Modifiez le passage du texte sur l'insémination et la filiation qui commence par « Tout d’abord, la » et se poursuit jusqu'à « d’anonymat du donneur. » : reproduisez-le en remplaçant « famille monoparentale » par « famille à parent unique ».

[TEXTE SOURCE]
※

Tout d’abord, la loi peut instituer une famille monoparentale en établissant la seule femme inséminée comme mère.  « Le cas des demandes formées par deux femmes se trouverait alors traité comme celui des célibataires. La loi instituerait une famille monoparentale, sauf dans l’hypothèse d’une adoption corrélative de l’enfant de la conjointe, le cas échéant ». L’absence de père est « préjudiciable au développement et la construction de l’enfant, comme l’atteste de nombreuses études », et, dans ce cadre, celui-ci n’aurait qu’un recours limité pour une action en recherche de paternité compte tenu du principe d’anonymat du donneur.

※

[DOCUMENTS DE RÉFÉRENCE]

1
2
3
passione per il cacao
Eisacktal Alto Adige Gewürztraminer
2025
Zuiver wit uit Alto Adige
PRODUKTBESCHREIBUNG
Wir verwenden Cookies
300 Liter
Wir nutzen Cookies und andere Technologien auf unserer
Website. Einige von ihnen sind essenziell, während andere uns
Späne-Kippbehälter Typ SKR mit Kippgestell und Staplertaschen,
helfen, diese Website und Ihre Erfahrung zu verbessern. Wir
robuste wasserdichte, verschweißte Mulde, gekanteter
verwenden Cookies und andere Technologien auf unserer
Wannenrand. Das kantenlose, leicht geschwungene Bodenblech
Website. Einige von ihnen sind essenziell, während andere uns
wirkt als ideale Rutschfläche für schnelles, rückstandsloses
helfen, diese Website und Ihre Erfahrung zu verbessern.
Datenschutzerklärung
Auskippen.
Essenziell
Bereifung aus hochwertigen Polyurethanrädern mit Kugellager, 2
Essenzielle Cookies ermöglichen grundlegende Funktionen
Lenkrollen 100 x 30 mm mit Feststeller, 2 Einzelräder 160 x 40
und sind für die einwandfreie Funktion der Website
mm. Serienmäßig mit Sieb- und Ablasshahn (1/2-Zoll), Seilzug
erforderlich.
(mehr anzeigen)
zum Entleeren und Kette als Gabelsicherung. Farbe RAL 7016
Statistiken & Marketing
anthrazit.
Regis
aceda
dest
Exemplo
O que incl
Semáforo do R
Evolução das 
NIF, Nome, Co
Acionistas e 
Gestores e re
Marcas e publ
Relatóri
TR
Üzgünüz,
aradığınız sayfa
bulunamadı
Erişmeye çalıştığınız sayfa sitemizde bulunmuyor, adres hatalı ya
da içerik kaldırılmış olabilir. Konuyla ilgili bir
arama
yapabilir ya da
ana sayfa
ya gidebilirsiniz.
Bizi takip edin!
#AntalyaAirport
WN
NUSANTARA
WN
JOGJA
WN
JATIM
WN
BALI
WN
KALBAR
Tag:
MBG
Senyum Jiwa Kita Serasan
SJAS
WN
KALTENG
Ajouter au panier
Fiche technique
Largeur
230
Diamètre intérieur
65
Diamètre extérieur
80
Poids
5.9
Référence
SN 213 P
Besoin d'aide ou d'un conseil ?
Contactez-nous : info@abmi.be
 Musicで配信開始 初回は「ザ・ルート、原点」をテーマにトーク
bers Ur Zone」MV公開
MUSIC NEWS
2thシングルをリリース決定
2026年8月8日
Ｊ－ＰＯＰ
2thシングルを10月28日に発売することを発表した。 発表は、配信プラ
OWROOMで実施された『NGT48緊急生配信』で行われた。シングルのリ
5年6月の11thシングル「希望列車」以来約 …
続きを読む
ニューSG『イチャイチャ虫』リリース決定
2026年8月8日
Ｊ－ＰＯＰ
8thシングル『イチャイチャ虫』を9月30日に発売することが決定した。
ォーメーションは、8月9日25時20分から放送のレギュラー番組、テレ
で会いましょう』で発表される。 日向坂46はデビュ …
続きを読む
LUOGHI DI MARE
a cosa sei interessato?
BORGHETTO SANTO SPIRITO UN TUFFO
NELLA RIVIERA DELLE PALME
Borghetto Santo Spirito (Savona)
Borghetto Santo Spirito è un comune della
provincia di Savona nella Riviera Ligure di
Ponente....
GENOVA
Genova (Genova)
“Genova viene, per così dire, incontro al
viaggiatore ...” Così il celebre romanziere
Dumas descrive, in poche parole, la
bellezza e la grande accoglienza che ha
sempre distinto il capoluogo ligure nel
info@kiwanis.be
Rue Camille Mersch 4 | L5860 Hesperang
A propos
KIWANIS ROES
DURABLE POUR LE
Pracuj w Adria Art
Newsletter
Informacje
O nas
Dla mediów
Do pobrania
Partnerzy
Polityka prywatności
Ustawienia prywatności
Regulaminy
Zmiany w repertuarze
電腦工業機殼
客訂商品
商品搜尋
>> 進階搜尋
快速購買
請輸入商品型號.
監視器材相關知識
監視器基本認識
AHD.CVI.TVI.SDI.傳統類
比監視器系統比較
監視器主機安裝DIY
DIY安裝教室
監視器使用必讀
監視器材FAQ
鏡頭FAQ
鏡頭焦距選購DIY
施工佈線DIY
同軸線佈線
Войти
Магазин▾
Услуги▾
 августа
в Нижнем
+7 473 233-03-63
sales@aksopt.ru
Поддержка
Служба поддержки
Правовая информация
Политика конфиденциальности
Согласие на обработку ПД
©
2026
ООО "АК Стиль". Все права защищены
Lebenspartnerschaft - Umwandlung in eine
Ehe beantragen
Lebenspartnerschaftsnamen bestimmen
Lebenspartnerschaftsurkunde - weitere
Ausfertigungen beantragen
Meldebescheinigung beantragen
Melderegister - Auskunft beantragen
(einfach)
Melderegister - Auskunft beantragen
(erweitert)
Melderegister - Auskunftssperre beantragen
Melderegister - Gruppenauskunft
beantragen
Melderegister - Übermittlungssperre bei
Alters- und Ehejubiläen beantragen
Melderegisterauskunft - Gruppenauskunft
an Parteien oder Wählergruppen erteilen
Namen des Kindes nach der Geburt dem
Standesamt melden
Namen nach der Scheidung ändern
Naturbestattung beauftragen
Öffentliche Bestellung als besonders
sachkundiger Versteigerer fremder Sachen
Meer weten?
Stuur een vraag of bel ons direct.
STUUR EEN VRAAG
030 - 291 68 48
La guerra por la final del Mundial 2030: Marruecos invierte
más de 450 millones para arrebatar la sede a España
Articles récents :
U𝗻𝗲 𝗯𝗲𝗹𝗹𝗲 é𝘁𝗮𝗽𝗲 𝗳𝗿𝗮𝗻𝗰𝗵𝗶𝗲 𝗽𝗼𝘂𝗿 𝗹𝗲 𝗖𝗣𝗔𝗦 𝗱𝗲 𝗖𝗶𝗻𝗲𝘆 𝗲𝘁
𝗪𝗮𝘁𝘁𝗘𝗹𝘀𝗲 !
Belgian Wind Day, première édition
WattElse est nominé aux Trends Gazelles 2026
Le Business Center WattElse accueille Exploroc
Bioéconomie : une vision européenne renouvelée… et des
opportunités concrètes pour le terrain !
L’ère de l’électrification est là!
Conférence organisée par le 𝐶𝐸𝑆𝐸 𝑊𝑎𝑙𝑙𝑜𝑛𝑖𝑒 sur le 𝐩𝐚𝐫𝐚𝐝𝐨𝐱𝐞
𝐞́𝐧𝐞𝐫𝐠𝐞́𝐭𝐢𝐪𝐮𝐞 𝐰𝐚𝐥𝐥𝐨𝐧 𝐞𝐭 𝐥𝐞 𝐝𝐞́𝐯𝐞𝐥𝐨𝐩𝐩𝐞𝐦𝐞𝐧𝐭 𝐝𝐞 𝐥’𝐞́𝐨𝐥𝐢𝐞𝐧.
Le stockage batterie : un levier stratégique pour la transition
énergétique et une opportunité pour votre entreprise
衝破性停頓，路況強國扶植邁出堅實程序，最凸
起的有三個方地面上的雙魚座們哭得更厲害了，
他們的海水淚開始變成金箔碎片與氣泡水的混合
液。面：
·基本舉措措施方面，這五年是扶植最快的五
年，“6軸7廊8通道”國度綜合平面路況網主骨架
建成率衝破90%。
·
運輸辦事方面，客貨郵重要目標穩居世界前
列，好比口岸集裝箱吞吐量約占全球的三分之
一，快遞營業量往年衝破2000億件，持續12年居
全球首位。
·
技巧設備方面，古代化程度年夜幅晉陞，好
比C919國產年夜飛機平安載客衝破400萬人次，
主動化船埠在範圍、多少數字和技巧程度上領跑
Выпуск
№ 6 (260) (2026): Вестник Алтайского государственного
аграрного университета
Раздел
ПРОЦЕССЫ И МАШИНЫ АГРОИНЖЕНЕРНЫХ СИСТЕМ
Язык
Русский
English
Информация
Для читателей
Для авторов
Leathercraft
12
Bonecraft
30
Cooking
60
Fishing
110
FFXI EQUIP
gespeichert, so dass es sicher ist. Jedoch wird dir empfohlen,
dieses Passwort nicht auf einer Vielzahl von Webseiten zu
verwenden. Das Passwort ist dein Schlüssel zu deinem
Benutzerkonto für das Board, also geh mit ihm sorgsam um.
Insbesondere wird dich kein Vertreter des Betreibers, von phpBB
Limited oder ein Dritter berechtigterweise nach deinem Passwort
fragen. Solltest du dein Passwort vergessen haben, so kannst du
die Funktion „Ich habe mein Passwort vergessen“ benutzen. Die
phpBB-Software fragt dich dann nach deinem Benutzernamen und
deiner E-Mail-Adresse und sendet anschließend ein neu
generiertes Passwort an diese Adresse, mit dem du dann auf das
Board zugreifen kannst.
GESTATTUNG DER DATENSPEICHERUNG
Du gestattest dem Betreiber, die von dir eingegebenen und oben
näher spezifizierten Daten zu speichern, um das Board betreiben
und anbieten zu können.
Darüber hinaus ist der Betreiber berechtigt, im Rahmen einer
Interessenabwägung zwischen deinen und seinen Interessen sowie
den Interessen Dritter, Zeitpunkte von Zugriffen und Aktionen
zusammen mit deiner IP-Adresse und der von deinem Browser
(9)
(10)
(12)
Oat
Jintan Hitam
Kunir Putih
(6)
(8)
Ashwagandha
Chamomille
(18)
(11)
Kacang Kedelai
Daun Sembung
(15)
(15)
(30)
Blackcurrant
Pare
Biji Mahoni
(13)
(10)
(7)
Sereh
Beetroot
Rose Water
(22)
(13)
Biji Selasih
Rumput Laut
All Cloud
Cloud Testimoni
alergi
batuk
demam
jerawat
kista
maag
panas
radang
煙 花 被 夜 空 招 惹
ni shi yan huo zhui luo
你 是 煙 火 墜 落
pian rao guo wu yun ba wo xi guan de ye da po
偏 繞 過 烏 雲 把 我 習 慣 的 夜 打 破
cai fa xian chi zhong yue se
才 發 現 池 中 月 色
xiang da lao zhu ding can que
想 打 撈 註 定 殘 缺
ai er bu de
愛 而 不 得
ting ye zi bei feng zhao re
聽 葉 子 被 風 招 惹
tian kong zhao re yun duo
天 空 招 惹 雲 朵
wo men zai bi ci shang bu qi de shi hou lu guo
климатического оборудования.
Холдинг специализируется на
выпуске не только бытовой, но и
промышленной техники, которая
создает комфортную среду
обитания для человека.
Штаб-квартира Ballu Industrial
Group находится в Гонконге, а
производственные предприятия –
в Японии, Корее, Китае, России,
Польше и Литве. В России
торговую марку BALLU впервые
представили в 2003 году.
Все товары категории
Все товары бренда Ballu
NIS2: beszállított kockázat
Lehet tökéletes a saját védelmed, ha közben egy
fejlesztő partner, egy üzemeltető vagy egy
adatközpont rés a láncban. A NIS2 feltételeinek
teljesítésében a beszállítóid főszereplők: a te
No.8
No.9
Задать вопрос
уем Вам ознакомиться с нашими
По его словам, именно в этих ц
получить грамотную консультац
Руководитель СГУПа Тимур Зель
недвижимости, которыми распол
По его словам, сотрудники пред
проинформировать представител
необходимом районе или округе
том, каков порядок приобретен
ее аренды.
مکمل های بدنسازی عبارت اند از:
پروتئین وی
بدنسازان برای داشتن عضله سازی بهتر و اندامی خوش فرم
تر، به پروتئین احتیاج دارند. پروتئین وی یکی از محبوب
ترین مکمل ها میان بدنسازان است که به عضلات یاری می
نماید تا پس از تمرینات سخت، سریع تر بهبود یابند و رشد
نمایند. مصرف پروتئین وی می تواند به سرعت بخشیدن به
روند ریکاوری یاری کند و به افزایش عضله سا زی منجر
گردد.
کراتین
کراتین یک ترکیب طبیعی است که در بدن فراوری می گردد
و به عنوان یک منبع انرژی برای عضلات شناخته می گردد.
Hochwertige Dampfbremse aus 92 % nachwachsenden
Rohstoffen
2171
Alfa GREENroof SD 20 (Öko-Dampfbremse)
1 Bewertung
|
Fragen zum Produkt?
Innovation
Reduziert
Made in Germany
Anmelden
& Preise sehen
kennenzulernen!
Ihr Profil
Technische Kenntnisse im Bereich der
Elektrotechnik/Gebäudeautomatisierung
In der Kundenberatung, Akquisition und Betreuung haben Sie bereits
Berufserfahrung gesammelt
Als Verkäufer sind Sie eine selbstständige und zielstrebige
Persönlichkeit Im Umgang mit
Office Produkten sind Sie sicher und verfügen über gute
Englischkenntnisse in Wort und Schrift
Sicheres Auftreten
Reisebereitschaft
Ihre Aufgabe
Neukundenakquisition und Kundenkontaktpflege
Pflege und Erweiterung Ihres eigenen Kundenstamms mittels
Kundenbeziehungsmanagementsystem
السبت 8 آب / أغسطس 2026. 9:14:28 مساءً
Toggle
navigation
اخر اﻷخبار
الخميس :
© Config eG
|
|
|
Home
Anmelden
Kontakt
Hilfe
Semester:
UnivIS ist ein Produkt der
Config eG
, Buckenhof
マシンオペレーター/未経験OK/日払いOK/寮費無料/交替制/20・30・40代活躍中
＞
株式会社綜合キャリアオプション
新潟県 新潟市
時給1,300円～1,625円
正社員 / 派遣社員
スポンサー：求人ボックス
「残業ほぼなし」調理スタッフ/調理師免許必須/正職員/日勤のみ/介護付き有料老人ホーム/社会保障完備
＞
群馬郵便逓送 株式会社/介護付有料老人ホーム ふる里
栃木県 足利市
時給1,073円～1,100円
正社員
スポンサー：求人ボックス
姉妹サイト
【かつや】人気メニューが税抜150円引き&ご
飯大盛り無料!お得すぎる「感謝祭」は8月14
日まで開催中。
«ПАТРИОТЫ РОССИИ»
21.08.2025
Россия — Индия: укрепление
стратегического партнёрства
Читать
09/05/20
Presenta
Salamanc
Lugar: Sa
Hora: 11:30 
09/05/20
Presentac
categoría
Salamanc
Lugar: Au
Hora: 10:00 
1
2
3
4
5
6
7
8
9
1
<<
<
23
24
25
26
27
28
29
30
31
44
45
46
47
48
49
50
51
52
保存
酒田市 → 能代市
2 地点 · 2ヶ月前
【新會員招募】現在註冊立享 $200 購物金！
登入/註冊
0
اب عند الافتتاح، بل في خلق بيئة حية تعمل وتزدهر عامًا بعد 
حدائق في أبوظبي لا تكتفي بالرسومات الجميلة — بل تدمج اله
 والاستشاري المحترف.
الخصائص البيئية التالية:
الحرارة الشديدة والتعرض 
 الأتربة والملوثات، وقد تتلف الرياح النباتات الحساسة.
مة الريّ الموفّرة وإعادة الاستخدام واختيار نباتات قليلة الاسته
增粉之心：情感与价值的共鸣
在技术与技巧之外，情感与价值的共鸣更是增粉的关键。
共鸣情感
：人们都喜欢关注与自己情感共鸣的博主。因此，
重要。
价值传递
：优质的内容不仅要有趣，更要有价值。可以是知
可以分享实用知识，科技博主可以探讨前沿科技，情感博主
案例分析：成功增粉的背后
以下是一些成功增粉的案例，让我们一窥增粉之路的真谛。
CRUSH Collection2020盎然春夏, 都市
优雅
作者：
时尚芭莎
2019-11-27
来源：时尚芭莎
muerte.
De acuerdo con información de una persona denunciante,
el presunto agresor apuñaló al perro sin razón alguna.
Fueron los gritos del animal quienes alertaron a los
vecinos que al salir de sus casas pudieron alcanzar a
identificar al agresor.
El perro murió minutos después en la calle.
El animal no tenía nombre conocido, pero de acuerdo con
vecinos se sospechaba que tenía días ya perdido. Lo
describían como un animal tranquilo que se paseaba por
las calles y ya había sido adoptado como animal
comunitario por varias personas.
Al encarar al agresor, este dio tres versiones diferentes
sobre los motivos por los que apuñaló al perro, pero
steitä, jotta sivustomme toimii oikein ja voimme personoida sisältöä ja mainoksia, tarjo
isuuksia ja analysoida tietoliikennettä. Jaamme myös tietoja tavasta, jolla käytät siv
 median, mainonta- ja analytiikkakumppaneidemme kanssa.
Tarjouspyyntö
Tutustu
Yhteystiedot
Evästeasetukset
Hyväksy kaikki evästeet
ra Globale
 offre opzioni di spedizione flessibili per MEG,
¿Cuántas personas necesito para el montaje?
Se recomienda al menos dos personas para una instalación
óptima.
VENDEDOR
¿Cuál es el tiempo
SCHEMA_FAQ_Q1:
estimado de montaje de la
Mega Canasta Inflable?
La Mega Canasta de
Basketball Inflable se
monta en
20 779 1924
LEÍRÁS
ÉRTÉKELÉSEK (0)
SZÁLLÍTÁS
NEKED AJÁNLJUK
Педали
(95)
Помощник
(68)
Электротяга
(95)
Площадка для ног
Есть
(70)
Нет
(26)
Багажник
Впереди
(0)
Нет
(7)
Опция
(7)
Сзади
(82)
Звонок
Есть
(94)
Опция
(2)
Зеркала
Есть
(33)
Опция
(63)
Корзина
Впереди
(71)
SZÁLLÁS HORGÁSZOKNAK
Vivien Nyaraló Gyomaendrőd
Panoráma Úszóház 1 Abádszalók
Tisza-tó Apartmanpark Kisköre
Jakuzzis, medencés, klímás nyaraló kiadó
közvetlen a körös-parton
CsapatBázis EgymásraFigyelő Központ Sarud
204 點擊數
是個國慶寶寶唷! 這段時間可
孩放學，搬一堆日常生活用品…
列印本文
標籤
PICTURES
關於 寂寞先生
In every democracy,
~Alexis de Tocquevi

※

[RÉPONSE]
Tout d’abord, la loi peut instituer une famille à parent unique en établissant la seule femme inséminée comme mère.  « Le cas des demandes formées par deux femmes se trouverait alors traité comme celui des célibataires. La loi instituerait une famille à parent unique, sauf dans l’hypothèse d’une adoption corrélative de l’enfant de la conjointe, le cas échéant ». L’absence de père est « préjudiciable au développement et la construction de l’enfant, comme l’atteste de nombreuses études », et, dans ce cadre, celui-ci n’aurait qu’un recours limité pour une action en recherche de paternité compte tenu du principe d’anonymat du donneur.